A geografia da cidade permite que o deslocamento humano seja prazeroso, detalhes que se somam com detalhes. Basta estar munido com a curiosidade. Lembro que fiquei me perguntando se o homem com a camiseta do Batman era mais infantil que o menino que estava fantasiado de Homem Aranha. Deixei os dois para trás e encontrei a loja.

A inflação mostrou presença no preço das máscaras. Coisas do capitalismo, a oferta e a procura dando as cartas em jogo viciado. Paguei com cartão, opção crédito, o saldo bancário no vermelho, final de mês, essas coisas que dão colorido ao exercício da vida.

Desci a rua, com as sacolas na mão. Em uma das esquinas, encontrei um conhecido. Trocamos meia dúzia de palavras, mantendo a devida distância, as máscaras abafando o som das vozes.
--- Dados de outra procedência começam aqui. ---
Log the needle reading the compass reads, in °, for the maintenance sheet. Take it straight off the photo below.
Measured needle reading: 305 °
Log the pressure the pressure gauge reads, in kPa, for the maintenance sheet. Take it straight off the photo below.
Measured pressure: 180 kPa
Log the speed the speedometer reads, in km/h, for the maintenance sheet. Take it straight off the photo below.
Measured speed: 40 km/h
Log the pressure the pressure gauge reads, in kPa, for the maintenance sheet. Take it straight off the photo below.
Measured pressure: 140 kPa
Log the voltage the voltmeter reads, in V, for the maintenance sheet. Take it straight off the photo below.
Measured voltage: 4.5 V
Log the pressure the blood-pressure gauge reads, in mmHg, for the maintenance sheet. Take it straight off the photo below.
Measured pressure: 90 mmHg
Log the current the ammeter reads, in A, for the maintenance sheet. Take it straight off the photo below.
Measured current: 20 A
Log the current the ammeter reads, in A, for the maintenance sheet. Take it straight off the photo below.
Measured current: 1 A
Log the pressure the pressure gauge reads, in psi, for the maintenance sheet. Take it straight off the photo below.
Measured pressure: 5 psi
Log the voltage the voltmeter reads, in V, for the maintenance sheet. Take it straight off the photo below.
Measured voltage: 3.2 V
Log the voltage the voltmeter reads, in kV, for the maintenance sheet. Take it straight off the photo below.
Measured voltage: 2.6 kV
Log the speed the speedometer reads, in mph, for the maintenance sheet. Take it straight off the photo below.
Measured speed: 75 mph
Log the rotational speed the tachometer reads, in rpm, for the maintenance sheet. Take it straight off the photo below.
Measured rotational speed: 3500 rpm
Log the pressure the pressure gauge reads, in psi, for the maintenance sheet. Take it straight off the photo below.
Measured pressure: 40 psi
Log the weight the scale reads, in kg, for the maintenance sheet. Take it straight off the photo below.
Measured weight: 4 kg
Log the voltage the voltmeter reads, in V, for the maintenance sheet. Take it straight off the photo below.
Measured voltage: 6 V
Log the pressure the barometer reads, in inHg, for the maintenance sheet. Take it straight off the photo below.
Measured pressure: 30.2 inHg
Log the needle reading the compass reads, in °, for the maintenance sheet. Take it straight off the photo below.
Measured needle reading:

Em um bar, mais adiante, vi vários rapazes tomando cerveja. Fiquei com a impressão de que – para eles – não existe motivo para preocupações.

Na Avenida Duque de Caxias, tomei o caminho de casa. A Avenida Belisário Ramos, margeando o rio Cahará, parece abraçar (e separar) partes da cidade.

Deveria ter sido uma caminhada de hora e vinte, mais ou menos. Levou duas horas e meia. Cheguei em casa cansado. E um pouco mais humilde.